(Registros extraídos de uma coleção)
▬▬▬▬▬▬▬▬▬▬

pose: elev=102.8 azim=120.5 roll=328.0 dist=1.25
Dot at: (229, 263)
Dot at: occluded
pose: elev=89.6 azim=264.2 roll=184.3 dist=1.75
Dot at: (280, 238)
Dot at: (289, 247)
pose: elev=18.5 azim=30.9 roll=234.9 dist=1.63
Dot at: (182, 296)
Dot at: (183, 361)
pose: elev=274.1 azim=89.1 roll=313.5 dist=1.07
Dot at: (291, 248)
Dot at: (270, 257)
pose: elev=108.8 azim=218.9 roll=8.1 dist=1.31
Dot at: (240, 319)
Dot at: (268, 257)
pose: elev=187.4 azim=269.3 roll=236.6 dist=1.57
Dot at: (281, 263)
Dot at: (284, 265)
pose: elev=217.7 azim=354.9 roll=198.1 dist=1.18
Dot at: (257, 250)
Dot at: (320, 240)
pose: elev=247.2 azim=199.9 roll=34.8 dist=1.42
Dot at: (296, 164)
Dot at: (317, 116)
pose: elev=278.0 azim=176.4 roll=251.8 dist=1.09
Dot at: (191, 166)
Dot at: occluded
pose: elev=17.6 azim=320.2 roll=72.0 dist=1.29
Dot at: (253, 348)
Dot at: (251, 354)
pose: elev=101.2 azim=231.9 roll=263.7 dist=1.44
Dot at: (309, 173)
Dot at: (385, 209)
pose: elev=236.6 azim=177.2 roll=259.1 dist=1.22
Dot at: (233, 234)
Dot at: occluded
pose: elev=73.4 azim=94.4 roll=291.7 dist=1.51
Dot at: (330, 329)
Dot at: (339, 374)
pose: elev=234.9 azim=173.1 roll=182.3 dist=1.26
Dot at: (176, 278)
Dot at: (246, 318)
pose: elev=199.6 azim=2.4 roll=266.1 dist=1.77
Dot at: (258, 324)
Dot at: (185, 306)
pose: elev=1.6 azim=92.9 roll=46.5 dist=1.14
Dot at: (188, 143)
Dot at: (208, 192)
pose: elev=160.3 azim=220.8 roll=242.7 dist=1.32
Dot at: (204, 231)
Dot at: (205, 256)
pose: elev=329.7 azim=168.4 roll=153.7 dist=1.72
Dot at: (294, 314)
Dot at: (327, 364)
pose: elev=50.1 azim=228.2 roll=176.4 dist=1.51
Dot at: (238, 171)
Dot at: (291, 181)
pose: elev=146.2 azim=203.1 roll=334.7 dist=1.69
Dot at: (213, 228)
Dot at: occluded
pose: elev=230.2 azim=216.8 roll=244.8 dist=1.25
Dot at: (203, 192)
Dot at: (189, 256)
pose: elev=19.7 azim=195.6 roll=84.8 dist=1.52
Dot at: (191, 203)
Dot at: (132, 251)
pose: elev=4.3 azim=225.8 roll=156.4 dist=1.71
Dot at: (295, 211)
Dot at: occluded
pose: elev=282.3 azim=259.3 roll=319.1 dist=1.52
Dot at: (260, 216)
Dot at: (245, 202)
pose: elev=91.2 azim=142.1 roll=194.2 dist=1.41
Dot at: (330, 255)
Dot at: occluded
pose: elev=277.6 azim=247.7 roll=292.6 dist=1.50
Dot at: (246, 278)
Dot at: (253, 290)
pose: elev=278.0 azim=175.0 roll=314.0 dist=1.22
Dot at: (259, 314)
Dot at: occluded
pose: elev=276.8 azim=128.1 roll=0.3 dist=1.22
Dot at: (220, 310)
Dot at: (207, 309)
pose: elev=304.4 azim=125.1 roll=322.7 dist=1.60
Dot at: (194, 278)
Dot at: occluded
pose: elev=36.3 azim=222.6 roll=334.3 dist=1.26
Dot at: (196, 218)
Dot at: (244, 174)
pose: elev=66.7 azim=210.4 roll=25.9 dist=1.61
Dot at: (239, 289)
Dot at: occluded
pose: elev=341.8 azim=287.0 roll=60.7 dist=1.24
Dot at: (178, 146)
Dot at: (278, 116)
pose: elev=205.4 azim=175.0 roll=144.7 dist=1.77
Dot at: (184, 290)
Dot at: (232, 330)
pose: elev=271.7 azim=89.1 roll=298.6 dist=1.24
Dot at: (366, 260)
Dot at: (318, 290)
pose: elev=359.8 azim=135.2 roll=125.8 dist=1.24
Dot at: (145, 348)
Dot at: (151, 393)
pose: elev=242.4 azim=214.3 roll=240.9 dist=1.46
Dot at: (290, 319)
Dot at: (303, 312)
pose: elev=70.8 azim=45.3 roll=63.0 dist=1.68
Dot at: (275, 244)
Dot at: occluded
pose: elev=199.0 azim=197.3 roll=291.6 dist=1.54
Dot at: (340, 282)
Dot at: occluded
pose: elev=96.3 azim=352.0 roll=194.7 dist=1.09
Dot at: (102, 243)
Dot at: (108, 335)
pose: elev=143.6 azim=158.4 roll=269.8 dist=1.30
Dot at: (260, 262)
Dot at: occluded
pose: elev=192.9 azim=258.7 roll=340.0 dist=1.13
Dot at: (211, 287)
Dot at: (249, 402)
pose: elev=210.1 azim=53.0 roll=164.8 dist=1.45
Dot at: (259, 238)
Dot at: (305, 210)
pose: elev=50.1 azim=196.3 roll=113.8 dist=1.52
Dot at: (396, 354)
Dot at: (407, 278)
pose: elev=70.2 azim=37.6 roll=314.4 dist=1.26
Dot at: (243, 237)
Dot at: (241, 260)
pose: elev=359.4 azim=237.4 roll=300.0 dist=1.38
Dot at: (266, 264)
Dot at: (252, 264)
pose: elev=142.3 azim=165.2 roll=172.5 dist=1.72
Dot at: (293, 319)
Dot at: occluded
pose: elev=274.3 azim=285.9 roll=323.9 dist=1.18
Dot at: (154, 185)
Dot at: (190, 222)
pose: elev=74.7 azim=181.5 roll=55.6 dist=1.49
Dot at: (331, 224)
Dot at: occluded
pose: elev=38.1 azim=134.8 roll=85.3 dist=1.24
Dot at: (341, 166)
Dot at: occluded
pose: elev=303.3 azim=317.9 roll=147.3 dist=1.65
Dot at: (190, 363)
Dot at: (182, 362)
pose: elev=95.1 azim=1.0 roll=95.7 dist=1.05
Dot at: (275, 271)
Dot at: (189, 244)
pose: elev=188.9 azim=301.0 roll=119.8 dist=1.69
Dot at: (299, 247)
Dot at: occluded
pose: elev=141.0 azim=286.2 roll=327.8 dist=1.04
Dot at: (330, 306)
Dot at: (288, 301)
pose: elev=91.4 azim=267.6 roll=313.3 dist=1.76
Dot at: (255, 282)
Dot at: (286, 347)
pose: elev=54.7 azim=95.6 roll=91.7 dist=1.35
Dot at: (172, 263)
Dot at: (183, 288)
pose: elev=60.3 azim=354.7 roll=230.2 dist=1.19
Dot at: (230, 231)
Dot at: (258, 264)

▬▬▬▬▬▬▬▬▬▬

Substitua "dist" por "distance" nas linhas da listagem que vão do início até a linha que contém "Dot at: (183, 361)", inclusive. Reproduza somente essas linhas e mantenha todo o restante inalterado.

pose: elev=102.8 azim=120.5 roll=328.0 distance=1.25
Dot at: (229, 263)
Dot at: occluded
pose: elev=89.6 azim=264.2 roll=184.3 distance=1.75
Dot at: (280, 238)
Dot at: (289, 247)
pose: elev=18.5 azim=30.9 roll=234.9 distance=1.63
Dot at: (182, 296)
Dot at: (183, 361)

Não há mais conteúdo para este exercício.